■ YOUR INSTRUCTIONS ■
Copy out every line of the material below word for word, leaving out the pictures.

(Image sets and their camera poses)
* * *

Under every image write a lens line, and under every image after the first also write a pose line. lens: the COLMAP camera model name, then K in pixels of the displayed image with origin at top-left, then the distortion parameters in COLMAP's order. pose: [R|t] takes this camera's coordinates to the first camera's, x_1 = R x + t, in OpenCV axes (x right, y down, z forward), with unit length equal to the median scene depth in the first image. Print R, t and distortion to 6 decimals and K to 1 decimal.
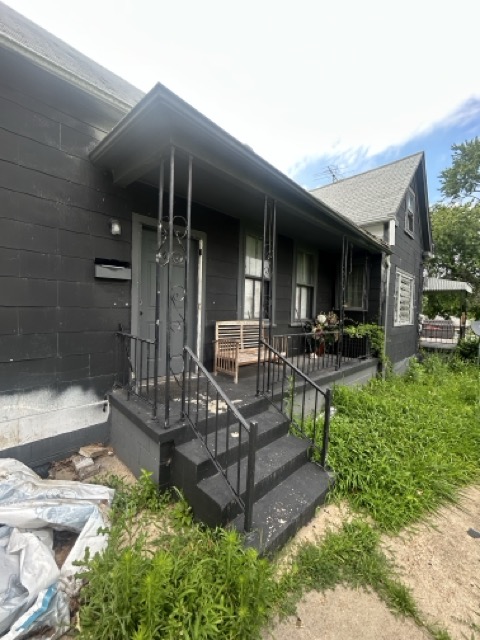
lens RADIAL K [[262.4, 0, 240.0], [0, 262.4, 320.0], [0, 0, 1]] dist [-0.003058, -0.000042]
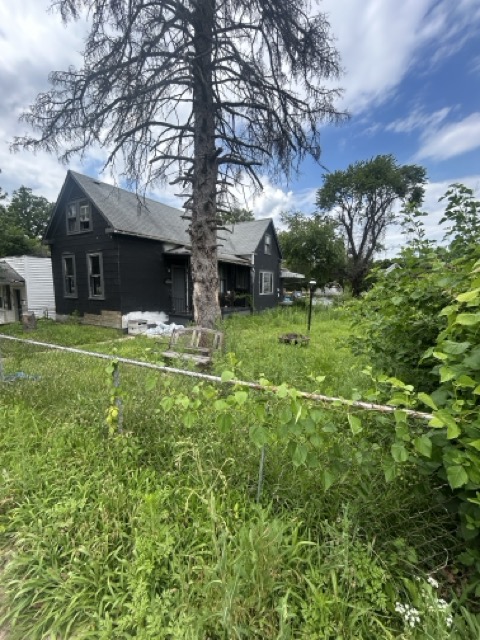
lens RADIAL K [[262.4, 0, 240.0], [0, 262.4, 320.0], [0, 0, 1]] dist [-0.003058, -0.000042]
pose [[0.968790, -0.064800, 0.239264, -0.190985], [0.045107, 0.995197, 0.086886, 0.042454], [-0.243745, -0.073381, 0.967059, -1.376621]]
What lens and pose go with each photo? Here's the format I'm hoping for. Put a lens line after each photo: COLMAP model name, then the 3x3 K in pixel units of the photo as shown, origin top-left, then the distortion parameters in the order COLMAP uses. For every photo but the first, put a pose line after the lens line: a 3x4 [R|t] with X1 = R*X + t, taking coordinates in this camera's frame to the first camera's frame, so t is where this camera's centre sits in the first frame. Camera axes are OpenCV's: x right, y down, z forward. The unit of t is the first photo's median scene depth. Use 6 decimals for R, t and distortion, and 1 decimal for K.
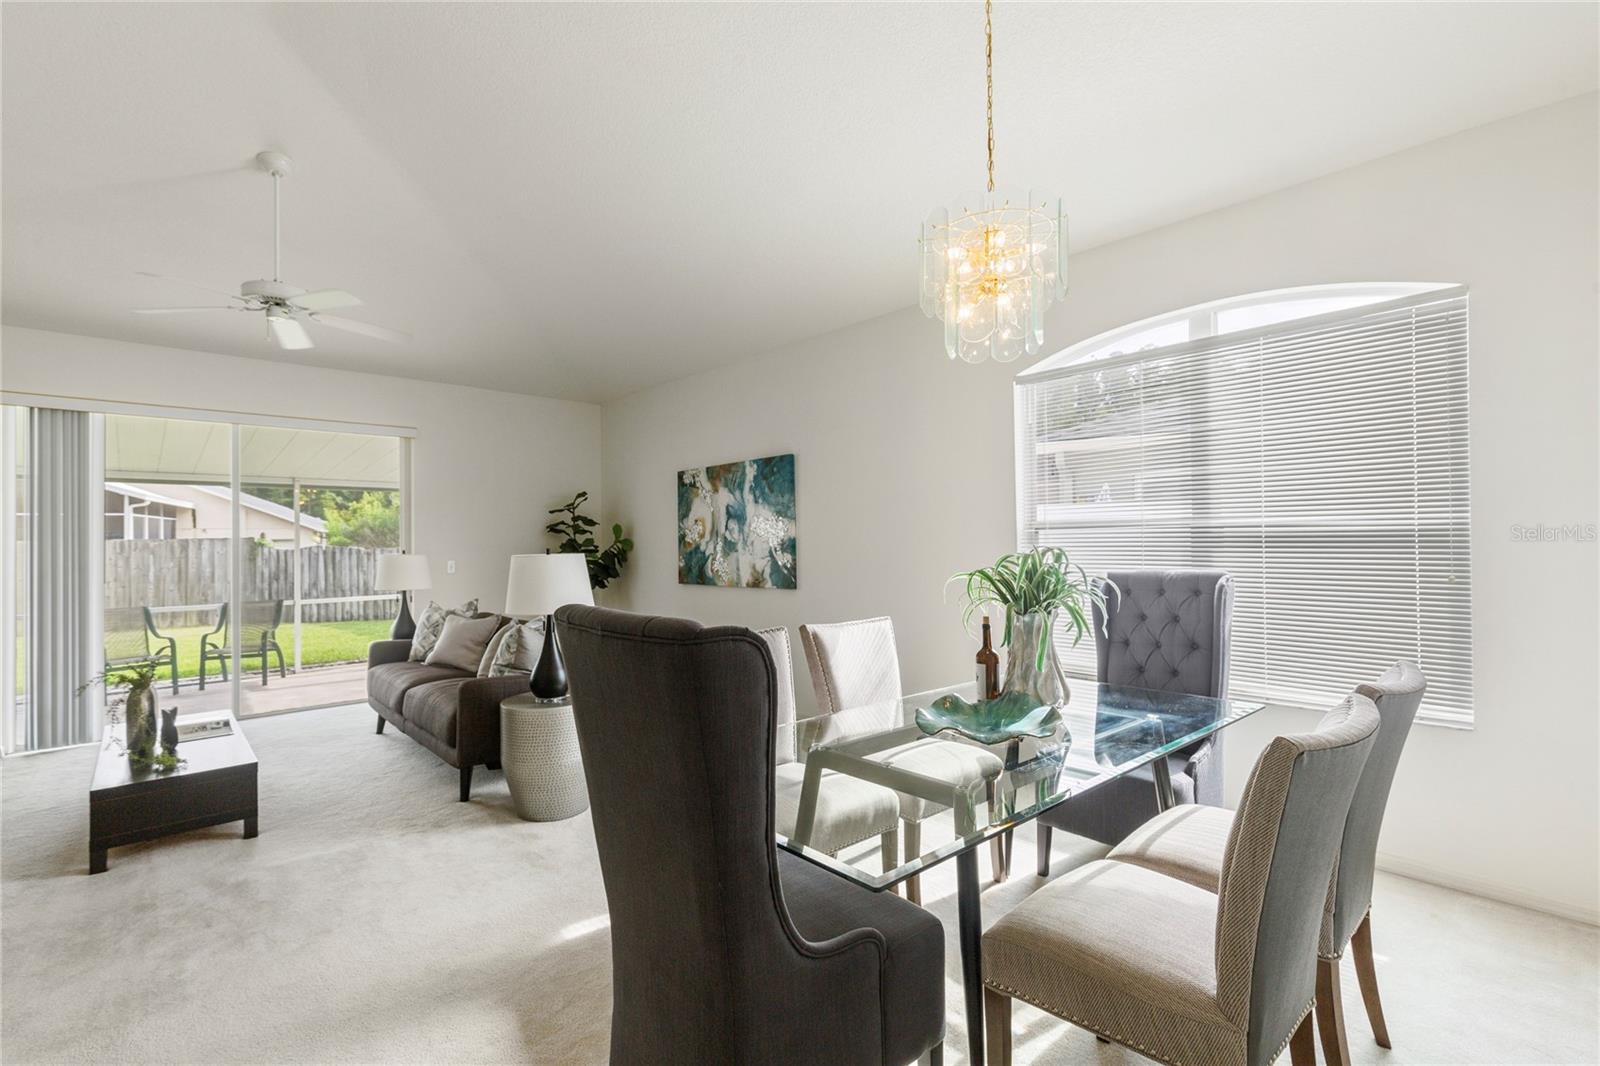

* * *

■ EXPECTED ANSWER ■
Under every image write a lens line, and under every image after the first also write a pose line. lens: the COLMAP camera model name, then K in pixels of the displayed image with origin at top-left, then the distortion parameters in COLMAP's order. pose: [R|t] takes this camera's coordinates to the first camera's, x_1 = R x + t, in OpenCV axes (x right, y down, z forward), with unit length equal to the median scene depth in the first image. Print R, t and distortion to 6 decimals and K to 1 decimal.
lens RADIAL K [[262.4, 0, 240.0], [0, 262.4, 320.0], [0, 0, 1]] dist [-0.003058, -0.000042]
lens RADIAL K [[262.4, 0, 240.0], [0, 262.4, 320.0], [0, 0, 1]] dist [-0.003058, -0.000042]
pose [[0.968790, -0.064800, 0.239264, -0.190985], [0.045107, 0.995197, 0.086886, 0.042454], [-0.243745, -0.073381, 0.967059, -1.376621]]
What lens and pose go with each photo? Here's the format I'm hoping for. Put a lens line after each photo: COLMAP model name, then the 3x3 K in pixel units of the photo as shown, origin top-left, then the distortion parameters in the order COLMAP uses. For every photo but the first, put a pose line after the lens line: a 3x4 [R|t] with X1 = R*X + t, taking coordinates in this camera's frame to the first camera's frame, so t is where this camera's centre sits in the first frame. Camera axes are OpenCV's: x right, y down, z forward. The unit of t is the first photo's median scene depth. Use 6 decimals for R, t and distortion, and 1 decimal for K.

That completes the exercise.